69 stars 5 forks source link

How to update one global map with multi gpu training mode? #7

Closed ChiefGodMan closed 2 months ago

ChiefGodMan commented 2 months ago

How to update one global map with multi gpu training mode? Currentlly each of them create self global map and update it. So this is why we need use only 1 gpu for inference?

fishmarch commented 2 months ago

For training, you can try to use torch.distributed.all_reduce to update the same global map for training with multi gpu. But this may not bring better performance.
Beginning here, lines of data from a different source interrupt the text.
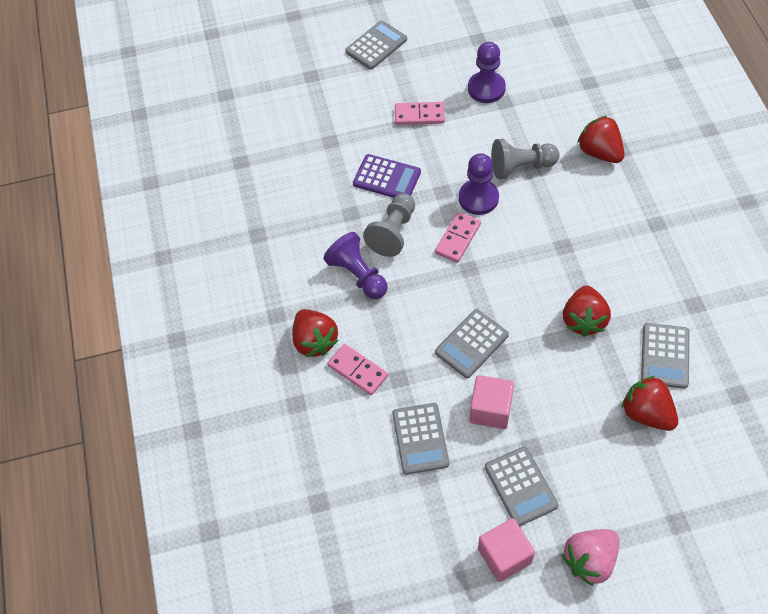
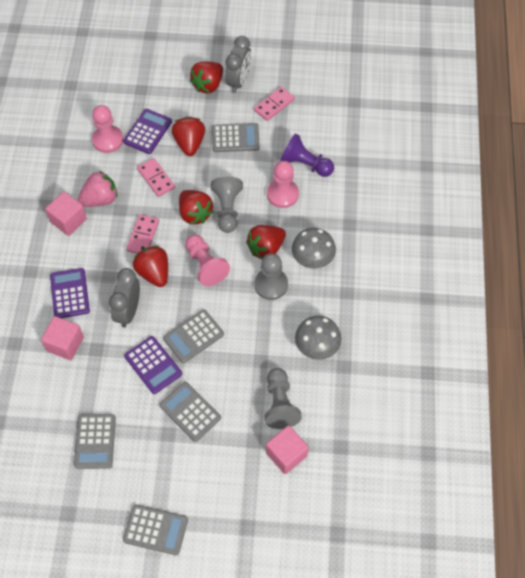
grey clock: none = 0 -> [109,268,140,327] [225,36,251,93] = 2
grey mushroom: none = 0 -> [292,228,336,268] [295,315,341,360] = 2
grey pawn: [363,193,415,257] [491,139,560,179] = 2 -> [211,177,243,233] [254,253,288,300] [265,368,302,429] = 3
pink cube: [469,375,514,429] [478,518,535,582] = 2 -> [41,316,84,360] [45,192,87,236] [266,425,309,474] = 3
pink pawn: none = 0 -> [92,105,124,153] [185,234,230,286] [267,161,299,208] = 3
purple calculator: [353,154,421,198] = 1 -> [50,268,90,318] [123,109,172,154] [124,336,182,394] = 3
purple pawn: [324,232,388,299] [459,153,499,215] [468,42,506,103] = 3 -> [281,133,334,177] = 1
red strawberry: [292,309,339,357] [563,286,611,337] [577,116,624,163] [622,376,678,431] = 4 -> [133,245,168,287] [172,117,205,156] [179,190,214,225] [190,61,223,94] [246,225,286,259] = 5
And you still need to test use 1 gpu for the best performance to utilize all past information.

To enable test with multiple gpu, the sequence needs to be re-split and assigning different gpu without overlapped testing sequences. Just like in NMP.

ChiefGodMan commented 2 months ago

Following next image(gt, pred, local_map, update_map), the obtained local map is far away a slim binary mask compared with rasterized pred result mask. Why? Have you tried show local_map during training? In my custom dataset, we might passed same way multi times, the reason are poses difference?

fishmarch commented 2 months ago

This is the results during training? For the first few epochs, the maintained map is full of noise because it merges the results from multiple frames. Take your images as example, although the prediction of this frame seems good, but maybe some other frames bring false predictions. Our current map updating method is very simple, and needs to be improved for practical usage. Moreover, you also need to check the effects of pose noise.

ChiefGodMan commented 1 month ago

Yes, it was 60 epoch training result. The history global map was not slim, the result was worst during this car turning left/right, whatever your pose are. So maybe we need to updating global map with instance mask, and we need to decreasing weight during time T passed by.